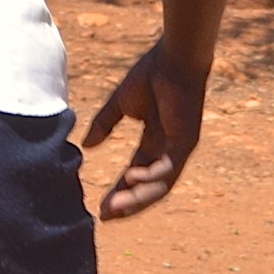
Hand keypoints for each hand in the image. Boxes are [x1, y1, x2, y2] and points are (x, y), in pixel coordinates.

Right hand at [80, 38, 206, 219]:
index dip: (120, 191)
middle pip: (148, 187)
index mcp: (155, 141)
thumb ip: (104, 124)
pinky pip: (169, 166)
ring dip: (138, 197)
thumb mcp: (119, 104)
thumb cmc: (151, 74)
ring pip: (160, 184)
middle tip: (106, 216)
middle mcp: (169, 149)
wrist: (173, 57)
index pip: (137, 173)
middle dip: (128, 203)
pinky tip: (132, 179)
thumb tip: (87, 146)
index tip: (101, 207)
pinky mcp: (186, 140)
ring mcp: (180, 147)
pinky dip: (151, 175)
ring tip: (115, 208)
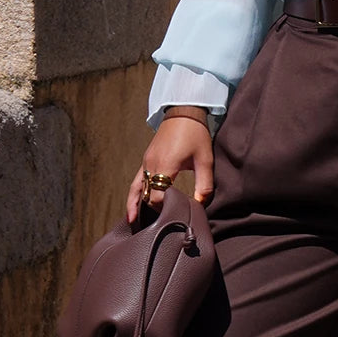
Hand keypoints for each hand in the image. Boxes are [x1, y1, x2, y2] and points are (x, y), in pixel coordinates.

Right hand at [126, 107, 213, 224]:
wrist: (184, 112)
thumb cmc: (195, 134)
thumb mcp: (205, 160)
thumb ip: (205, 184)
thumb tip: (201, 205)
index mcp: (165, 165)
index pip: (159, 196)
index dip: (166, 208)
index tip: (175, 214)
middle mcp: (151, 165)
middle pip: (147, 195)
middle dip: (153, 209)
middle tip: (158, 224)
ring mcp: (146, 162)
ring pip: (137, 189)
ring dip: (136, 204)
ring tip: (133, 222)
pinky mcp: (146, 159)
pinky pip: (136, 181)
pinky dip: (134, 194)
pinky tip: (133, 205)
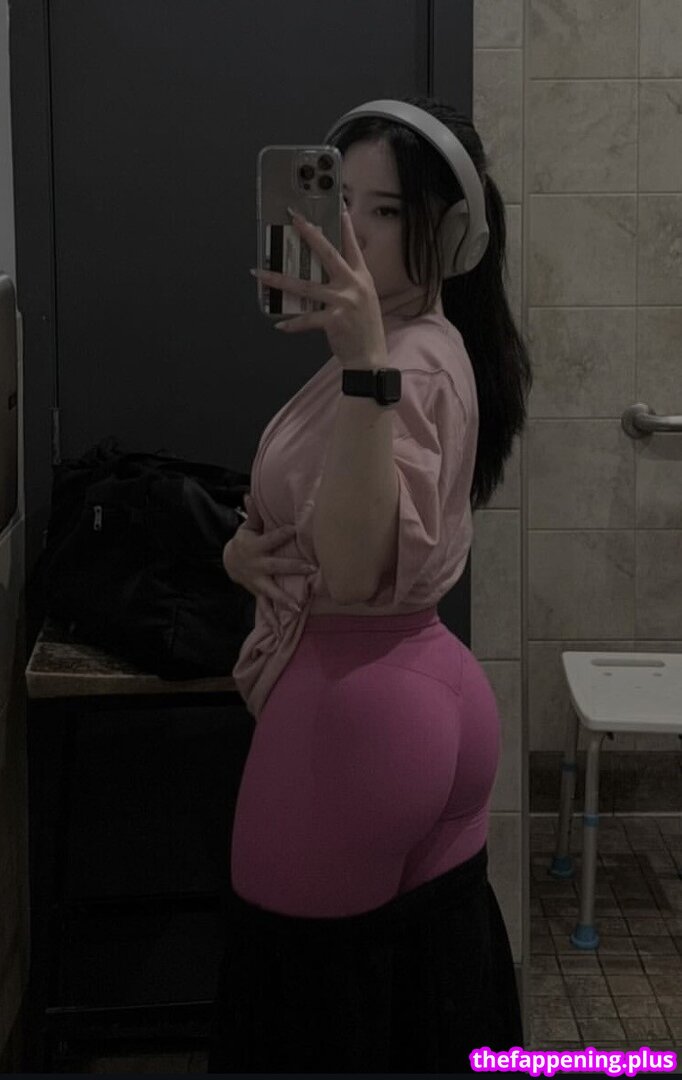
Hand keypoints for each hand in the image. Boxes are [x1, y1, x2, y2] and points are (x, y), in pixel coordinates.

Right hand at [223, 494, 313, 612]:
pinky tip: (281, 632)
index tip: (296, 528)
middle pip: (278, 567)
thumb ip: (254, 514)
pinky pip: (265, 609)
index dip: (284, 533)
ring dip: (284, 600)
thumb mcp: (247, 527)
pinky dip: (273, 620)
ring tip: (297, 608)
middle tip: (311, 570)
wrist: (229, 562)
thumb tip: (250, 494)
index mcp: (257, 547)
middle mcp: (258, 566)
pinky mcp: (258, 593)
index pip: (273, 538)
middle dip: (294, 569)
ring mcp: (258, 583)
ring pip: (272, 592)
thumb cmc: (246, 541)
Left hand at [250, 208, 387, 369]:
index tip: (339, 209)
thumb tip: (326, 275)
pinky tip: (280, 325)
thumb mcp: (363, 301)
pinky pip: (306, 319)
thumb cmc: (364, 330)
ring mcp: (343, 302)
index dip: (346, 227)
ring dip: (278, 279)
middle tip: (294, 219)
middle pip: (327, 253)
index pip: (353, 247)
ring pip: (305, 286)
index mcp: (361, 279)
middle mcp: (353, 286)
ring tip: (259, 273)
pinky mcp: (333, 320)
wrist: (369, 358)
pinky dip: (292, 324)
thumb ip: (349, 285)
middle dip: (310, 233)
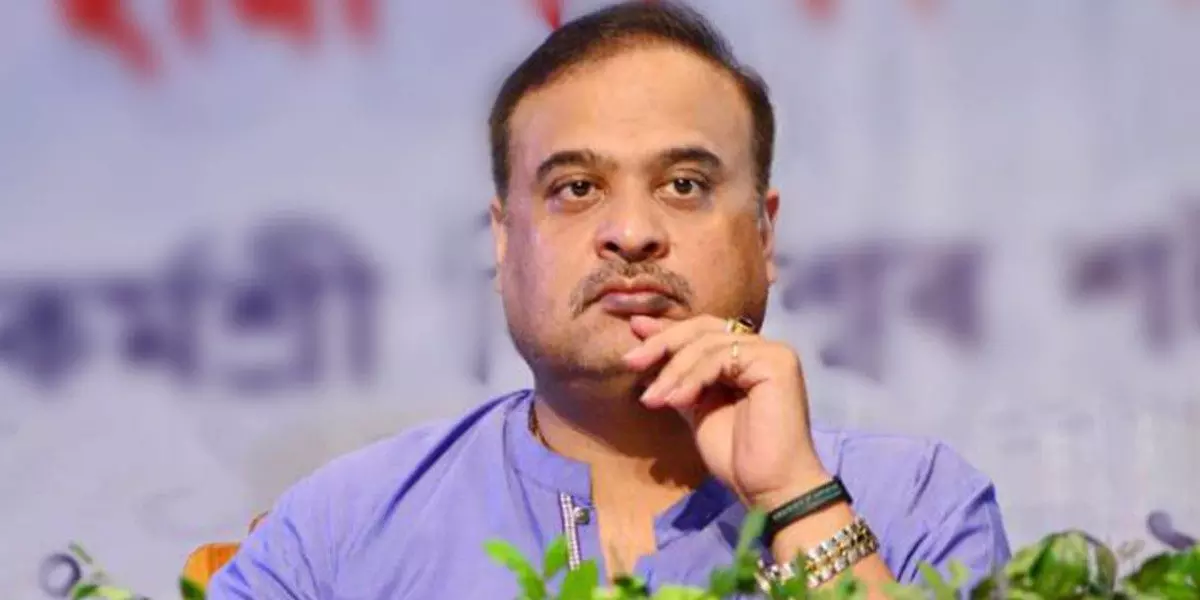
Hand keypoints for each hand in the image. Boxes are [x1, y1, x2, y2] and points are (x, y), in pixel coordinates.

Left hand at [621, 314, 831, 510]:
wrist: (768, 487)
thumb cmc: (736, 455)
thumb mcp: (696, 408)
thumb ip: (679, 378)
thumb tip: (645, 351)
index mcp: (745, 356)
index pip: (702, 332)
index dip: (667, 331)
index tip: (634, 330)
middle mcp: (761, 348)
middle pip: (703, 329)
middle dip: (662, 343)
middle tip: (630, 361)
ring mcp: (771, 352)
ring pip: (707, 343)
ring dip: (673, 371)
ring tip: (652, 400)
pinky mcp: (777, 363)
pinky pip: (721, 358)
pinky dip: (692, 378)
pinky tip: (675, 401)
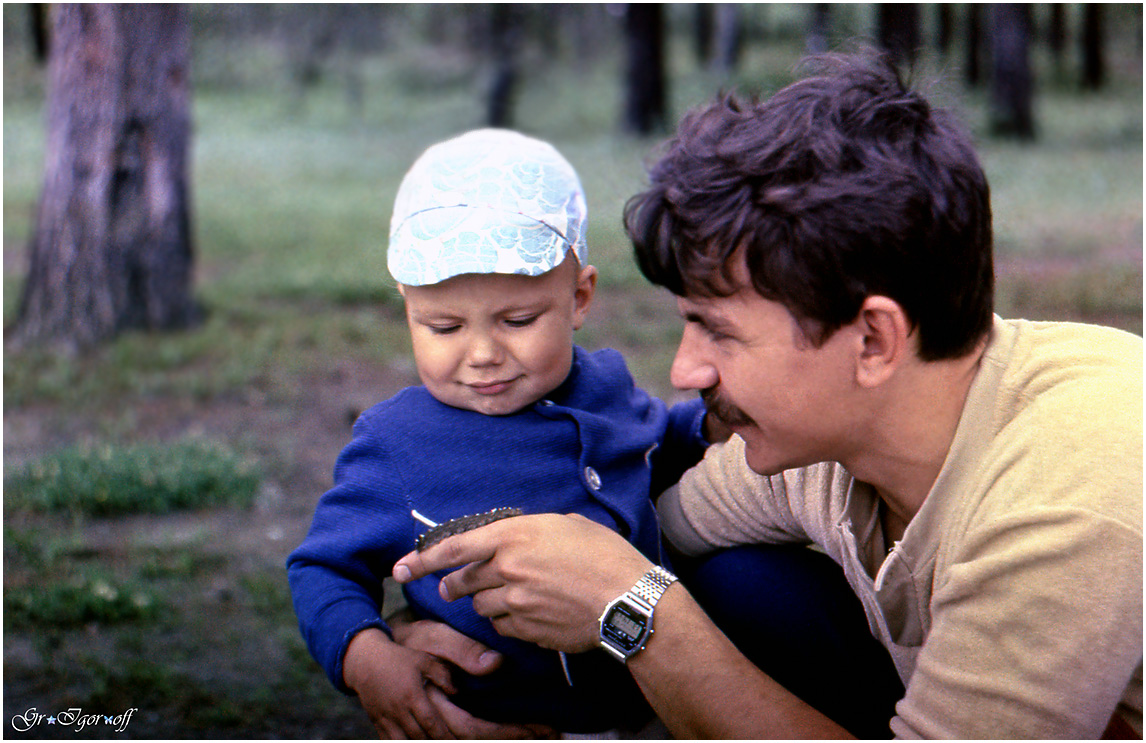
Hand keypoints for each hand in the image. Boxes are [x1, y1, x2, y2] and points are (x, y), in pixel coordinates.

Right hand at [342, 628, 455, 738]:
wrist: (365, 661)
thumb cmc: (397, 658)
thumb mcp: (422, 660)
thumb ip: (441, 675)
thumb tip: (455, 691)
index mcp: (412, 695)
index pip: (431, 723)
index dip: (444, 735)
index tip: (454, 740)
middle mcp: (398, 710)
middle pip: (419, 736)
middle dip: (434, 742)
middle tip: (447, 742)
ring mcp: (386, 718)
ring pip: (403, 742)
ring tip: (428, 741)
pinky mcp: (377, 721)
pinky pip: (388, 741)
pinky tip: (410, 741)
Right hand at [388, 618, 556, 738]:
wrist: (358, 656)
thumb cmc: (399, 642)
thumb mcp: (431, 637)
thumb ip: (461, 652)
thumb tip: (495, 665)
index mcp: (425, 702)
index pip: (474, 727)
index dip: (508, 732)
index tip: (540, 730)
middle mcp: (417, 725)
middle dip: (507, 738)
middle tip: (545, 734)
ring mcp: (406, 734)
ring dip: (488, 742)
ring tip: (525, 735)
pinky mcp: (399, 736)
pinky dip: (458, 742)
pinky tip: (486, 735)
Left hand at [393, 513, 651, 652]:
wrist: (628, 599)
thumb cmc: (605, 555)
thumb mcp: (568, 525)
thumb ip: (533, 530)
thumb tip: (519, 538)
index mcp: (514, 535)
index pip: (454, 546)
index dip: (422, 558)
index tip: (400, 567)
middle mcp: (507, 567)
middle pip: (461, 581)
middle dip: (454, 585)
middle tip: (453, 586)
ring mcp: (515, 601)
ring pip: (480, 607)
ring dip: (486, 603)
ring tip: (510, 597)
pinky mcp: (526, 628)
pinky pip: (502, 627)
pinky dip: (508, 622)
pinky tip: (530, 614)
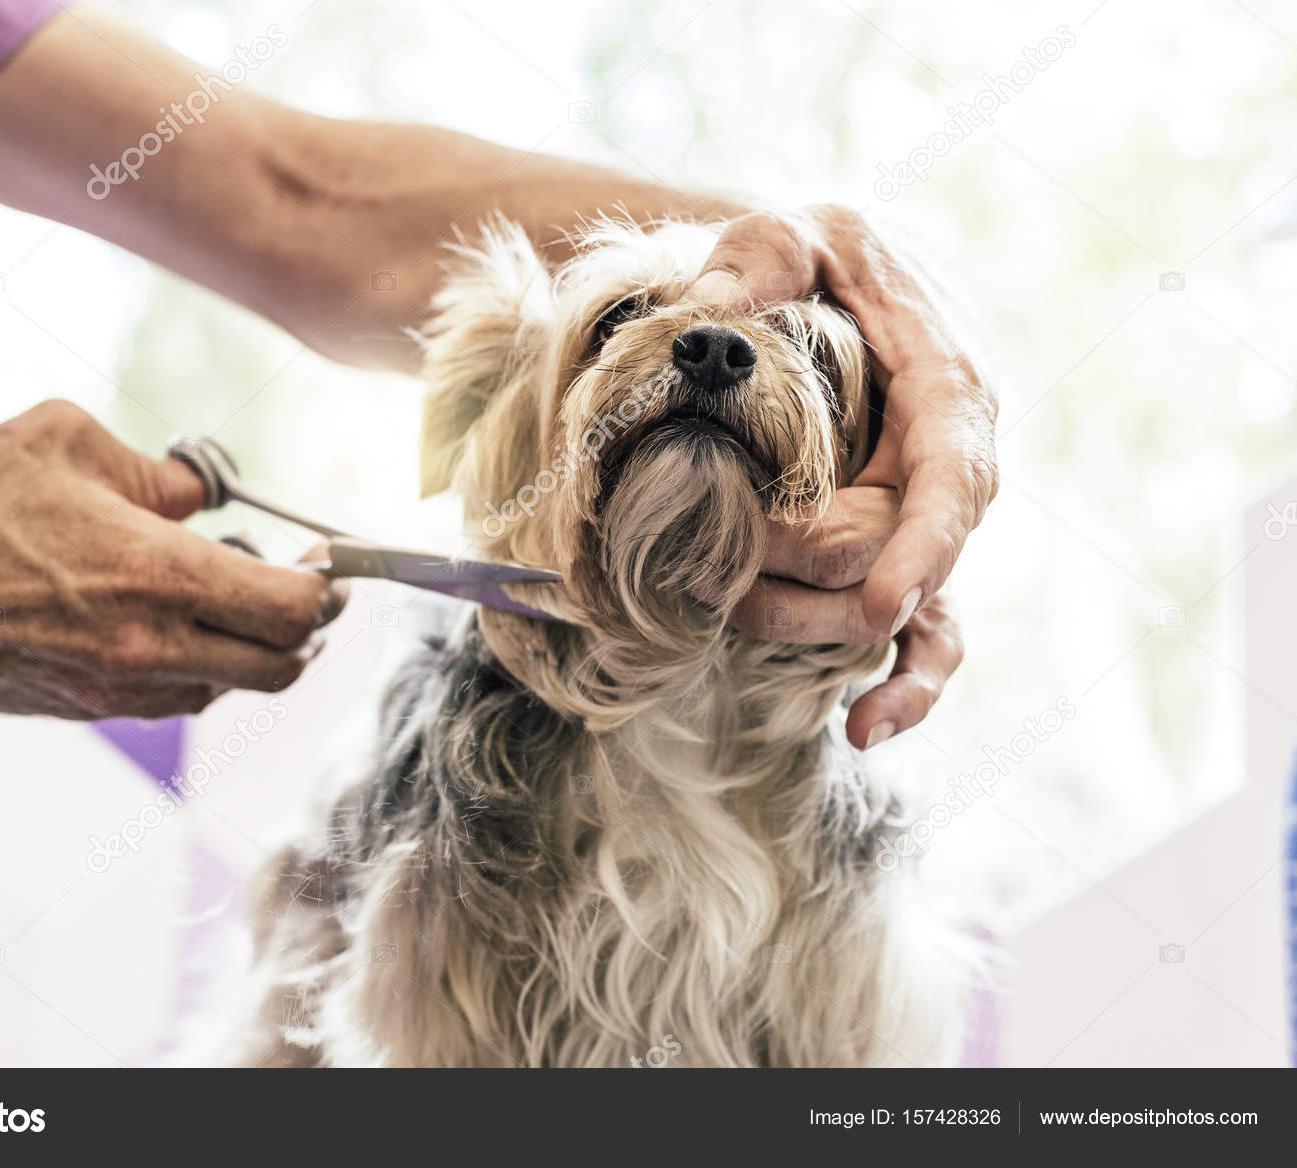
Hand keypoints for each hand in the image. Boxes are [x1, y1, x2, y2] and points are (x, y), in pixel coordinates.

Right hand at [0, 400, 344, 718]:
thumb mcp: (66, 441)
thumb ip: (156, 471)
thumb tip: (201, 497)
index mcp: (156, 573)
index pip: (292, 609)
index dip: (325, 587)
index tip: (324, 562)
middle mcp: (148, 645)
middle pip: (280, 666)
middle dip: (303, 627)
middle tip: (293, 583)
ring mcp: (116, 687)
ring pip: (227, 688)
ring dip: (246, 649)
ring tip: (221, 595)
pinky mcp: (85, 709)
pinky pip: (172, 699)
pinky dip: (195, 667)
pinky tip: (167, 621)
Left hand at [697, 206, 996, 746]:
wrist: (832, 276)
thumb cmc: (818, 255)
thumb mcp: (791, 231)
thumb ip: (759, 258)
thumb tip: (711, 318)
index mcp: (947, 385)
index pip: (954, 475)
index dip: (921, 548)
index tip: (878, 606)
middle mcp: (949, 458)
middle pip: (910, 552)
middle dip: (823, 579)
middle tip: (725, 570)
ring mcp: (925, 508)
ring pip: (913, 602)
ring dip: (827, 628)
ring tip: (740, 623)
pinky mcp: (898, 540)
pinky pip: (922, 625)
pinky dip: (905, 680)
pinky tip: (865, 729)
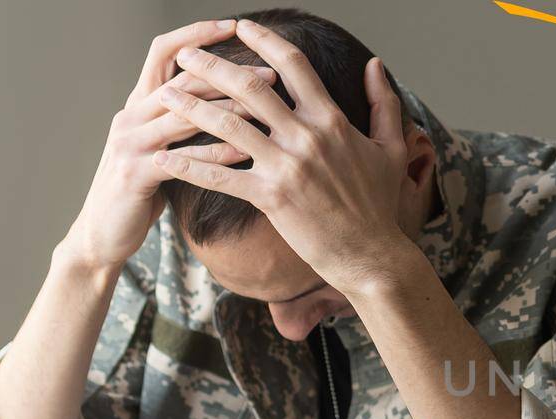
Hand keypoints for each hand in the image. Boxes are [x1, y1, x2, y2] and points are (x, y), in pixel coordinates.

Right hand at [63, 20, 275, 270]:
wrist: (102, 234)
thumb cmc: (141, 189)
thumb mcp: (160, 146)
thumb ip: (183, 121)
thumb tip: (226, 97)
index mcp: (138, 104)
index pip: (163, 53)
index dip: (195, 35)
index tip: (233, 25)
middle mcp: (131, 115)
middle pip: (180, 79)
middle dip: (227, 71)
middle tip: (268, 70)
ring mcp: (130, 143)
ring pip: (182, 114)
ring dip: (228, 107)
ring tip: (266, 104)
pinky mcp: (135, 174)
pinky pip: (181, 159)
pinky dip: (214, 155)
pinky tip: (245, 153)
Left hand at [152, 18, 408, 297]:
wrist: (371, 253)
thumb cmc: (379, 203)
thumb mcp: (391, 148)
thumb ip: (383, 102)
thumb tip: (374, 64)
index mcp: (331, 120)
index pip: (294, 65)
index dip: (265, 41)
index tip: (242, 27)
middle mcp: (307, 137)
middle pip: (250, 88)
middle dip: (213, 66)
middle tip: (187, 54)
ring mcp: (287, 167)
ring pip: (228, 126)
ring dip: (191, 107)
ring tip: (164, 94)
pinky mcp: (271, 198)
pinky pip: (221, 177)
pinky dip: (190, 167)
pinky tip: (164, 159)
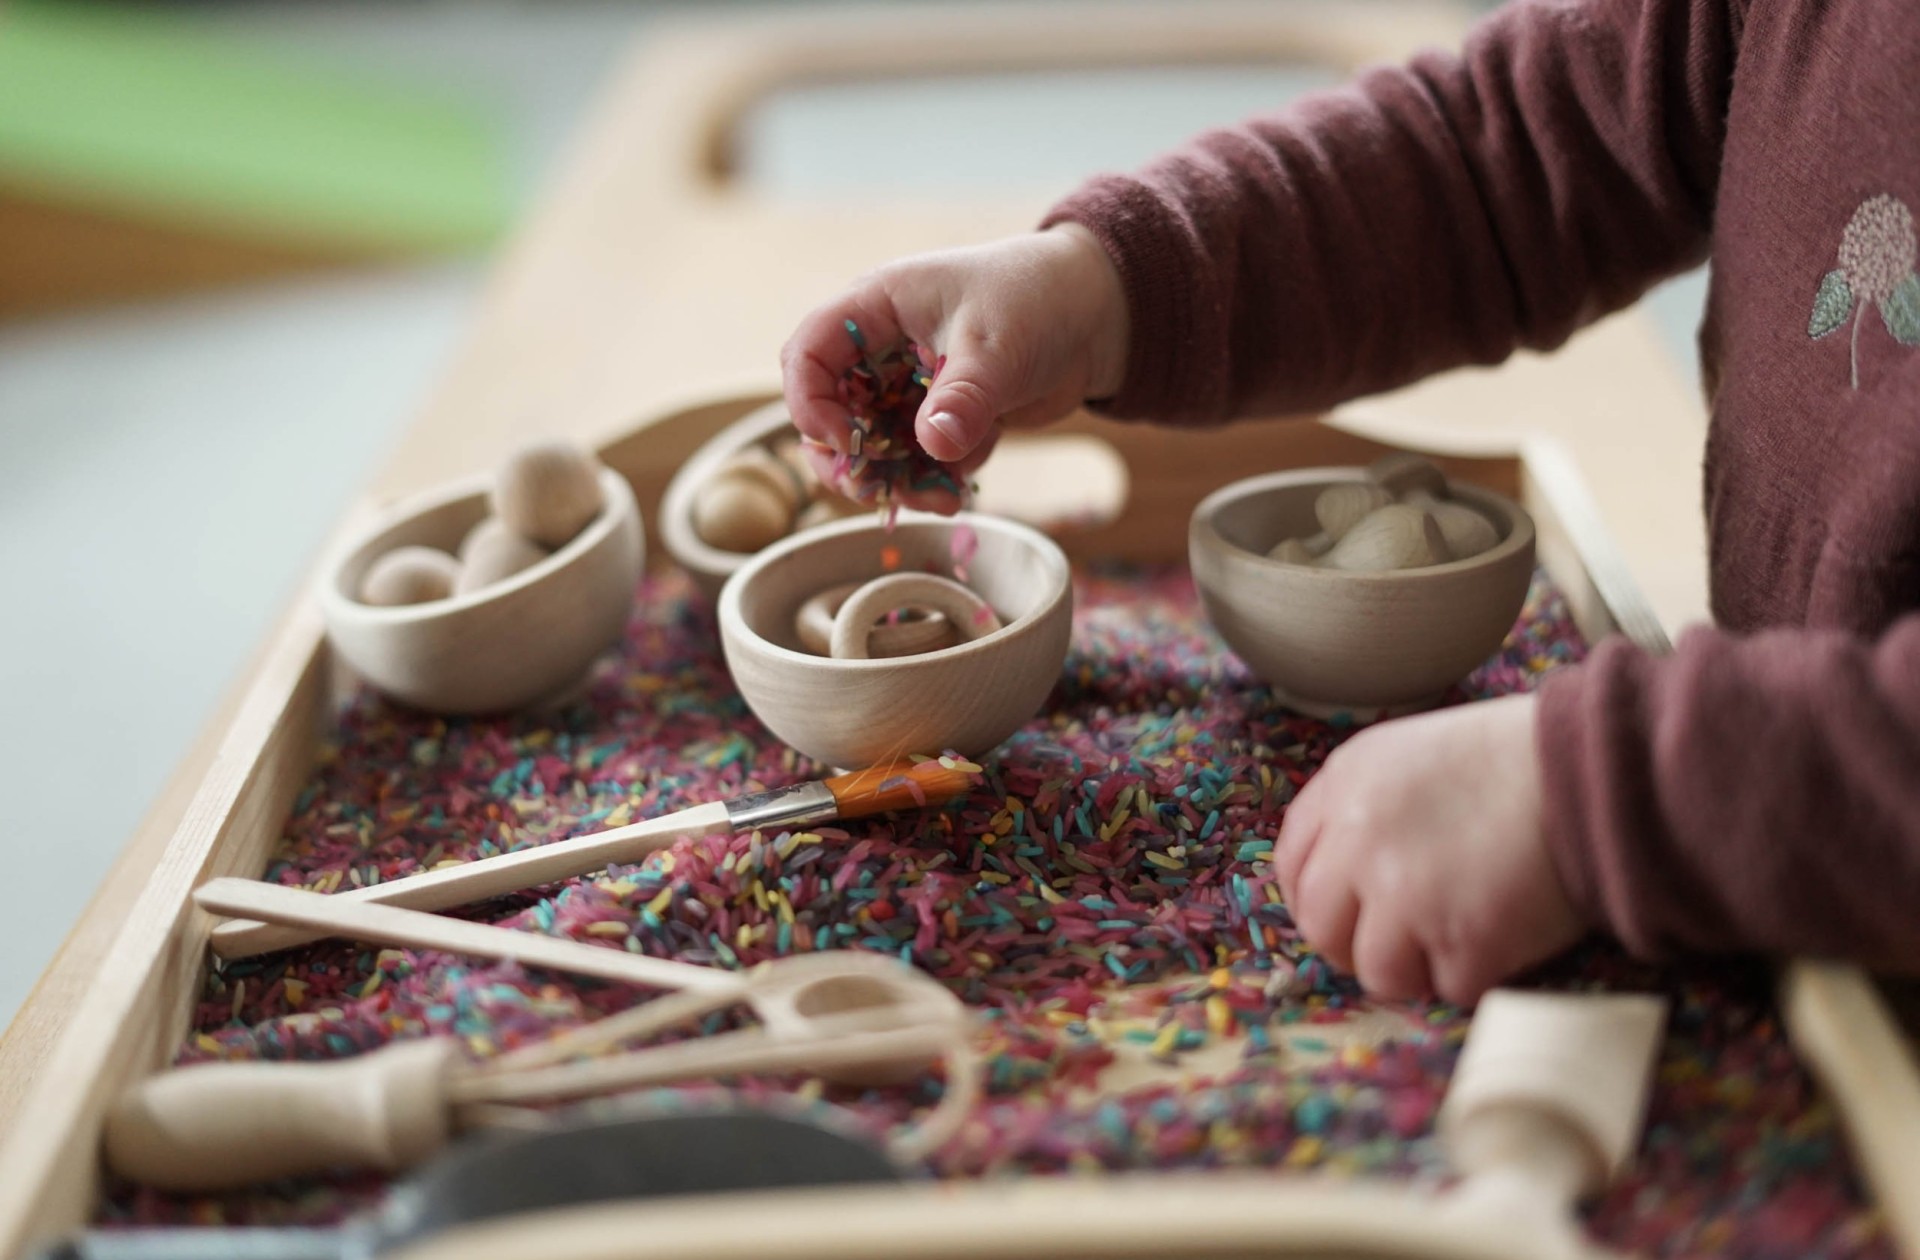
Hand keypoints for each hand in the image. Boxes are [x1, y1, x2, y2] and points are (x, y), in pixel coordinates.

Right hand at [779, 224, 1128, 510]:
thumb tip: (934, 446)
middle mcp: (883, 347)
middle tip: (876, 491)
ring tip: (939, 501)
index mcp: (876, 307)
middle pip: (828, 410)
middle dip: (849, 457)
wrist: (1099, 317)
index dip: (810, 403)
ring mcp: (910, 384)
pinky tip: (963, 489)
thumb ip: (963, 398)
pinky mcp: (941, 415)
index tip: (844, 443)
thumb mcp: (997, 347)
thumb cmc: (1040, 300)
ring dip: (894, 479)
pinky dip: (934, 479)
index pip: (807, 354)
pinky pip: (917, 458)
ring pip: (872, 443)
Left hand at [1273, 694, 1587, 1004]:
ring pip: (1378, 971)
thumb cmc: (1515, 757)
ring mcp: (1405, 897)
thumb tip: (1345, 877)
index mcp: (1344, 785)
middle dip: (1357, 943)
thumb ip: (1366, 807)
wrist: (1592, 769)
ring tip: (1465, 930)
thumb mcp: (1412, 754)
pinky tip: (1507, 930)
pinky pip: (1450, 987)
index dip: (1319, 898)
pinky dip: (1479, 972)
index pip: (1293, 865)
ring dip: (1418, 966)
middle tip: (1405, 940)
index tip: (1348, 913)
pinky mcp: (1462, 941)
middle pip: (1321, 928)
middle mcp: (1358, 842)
- - - -
== ASSIGNMENT ==
Repeat, line for line and exactly, the material from its first line through the line that contains "ring pip: (137, 189)", both ends included; no pictures belong in the copy.

== YOUR SOLUTION ==
Hand keypoints for each hand in the image. Boxes are [x1, y1, x2, y2] and points are (x, y), in pixel coordinates.

Right hand at [80, 38, 206, 219]:
index dip: (120, 191)
middle pip: (148, 187)
index mcp: (155, 141)
thumb ip: (104, 124)
pinky pip: (169, 166)
ring dip: (138, 197)
thumb mcp: (119, 104)
thumb cmc: (151, 74)
ring pip: (160, 184)
middle tip: (106, 216)
middle mcp: (169, 149)
wrist: (173, 57)
index pip: (137, 173)
middle dip: (128, 203)
pinky tip: (132, 179)
thumb tip: (87, 146)
index tip: (101, 207)
pinky mcp: (186, 140)
ring mcp: (180, 147)
pinky dip: (151, 175)
ring tip: (115, 208)
Hand keypoints for each hand in the image. Boxes are [x1, y1, x2, y2] and points are (x, y), in pixel coordinates.

Right hand at [126, 107, 213, 224]:
wrist: (184, 112)
thumb cmc: (195, 134)
thumb mcp: (205, 160)
thumb ip: (205, 184)
thumb tip: (201, 205)
index mcp: (165, 165)
index pip: (159, 196)
index dip: (166, 208)
index tip: (175, 214)
middle mcp: (151, 165)
middle pip: (147, 195)
middle dip: (153, 209)
middle tip: (158, 224)
ring mcp: (146, 162)
ring pip: (137, 189)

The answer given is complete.